Birkner Calls For Temporary Shared Dispatch Service

Westwood and Washington Township successfully shared dispatching services during a test run Tuesday.

A trial run for shared emergency dispatching services between Westwood and Washington Township was successful, according to police officials. Westwood Mayor John Birkner said he believes the two municipalities can enter a temporary that will save money while a more permanent agreement that also includes River Vale and Old Tappan can be worked out.

The combined dispatching test, which was held between Westwood and Washington Township Tuesday, was orignally supposed to also include River Vale and Old Tappan, but a glitch in their phones prevented the full test from happening. River Vale and Old Tappan have shared emergency dispatching services since Old Tappan started its police department. Westwood Police Chief Frank Regino and Washington Township Police Chief Randy Ciocco both said Tuesday's two-town test was a success.

"It went off basically without a hitch," Ciocco said.

Because the test went well, Birkner suggested at a Borough Council meeting Tuesday night that the two municipalities could enter into an interim agreement while local officials work out the details of the more complex four-town agreement. Birkner estimated a temporary shared dispatch service could save as much as $100,000.

"If we can do it for one day, if we can do it for a week, we can certainly do it for six months," Birkner said.

Council President Cynthia Waneck and Council Member Robert Miller disagreed, saying it would be best to concentrate on the full agreement. Birkner said he expected the process to take at least six months, while Miller said it should take three months at most.

"We know where we want to go," Miller said. "We know how we want to get there. Let's focus on getting there and doing that right."

The eventual plan, according to Westwood officials, is to have an autonomous entity, which is not a part of any of the local police departments, running the dispatching services for the four municipalities. There will be some legal issues to work out, such as what happens if one of the municipalities later decides to bow out of the service, Miller said.

Washington Township Council President Richard Hrbek told Patch Wednesday the township government is still looking at a variety of options for shared services and a longer test will likely happen before a final agreement is made.

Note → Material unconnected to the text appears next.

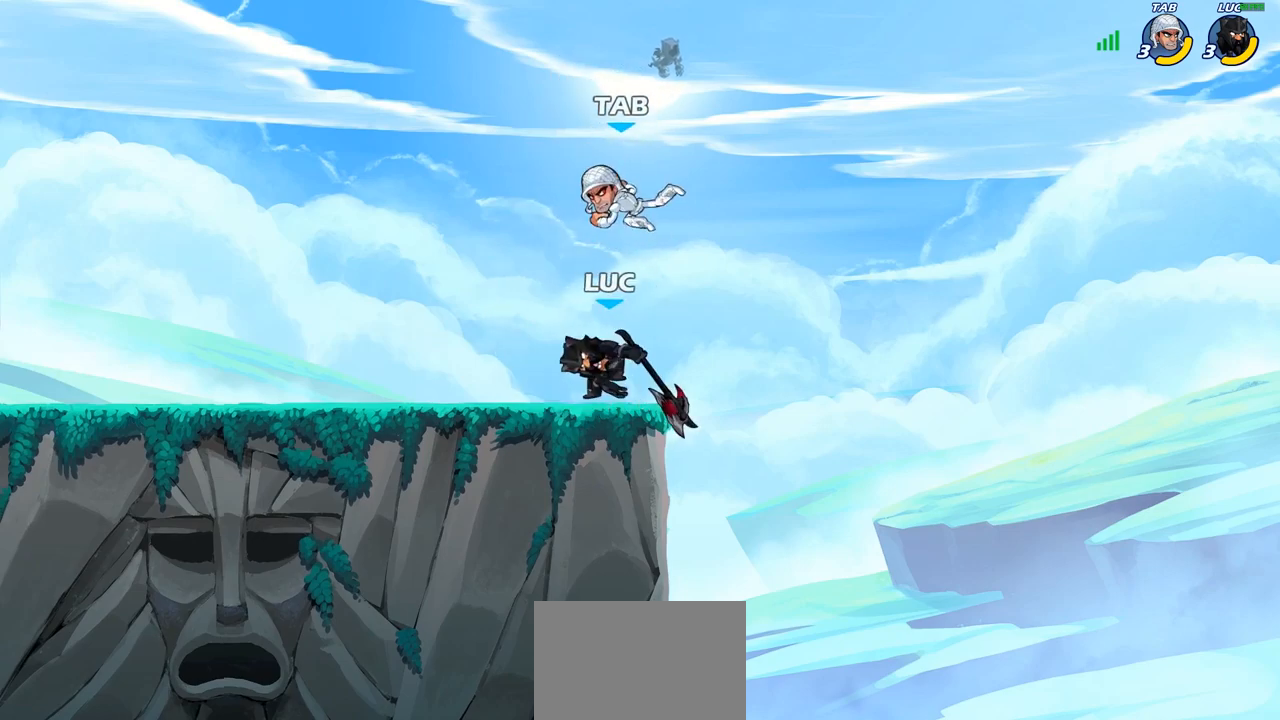
{"buttons": [], "left_stick": "center", "right_stick": "center", "events": [[117, "left_stick", "left"], [233, "SQUARE", "down"], [250, "left_stick", "down"], [317, "SQUARE", "up"], [333, "left_stick", "center"]]}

Russ March 08, 2012 at 06:09 PM
Thank you Westwood for doing more for Washington Twp than Washington Twp does.
resident March 08, 2012 at 08:47 PM
The township has been looking into a variety of options for over a year.Time to decide and stop stalling. $100,000 is substantial, and I'm sure it will be more once the program is in effect.
Jim H March 09, 2012 at 01:02 AM
Lets merge the PD's, reduce cost
delgado March 09, 2012 at 03:17 AM
first this and then the merging of Police chiefs and then we can all save $190,000 per year, by finally getting rid of a Police Chief, sadly the Bergen Republicans are politically aligned with the millionaire Police Chiefs and that has been stopping it.
Gary Conkling March 09, 2012 at 12:36 PM
Bergen County built a $12.4 million Public Safety Operations Center to handle emergency communications in Mahwah. State of the art. Your taxes already paid for this. Why would you pay again to merge with another small town?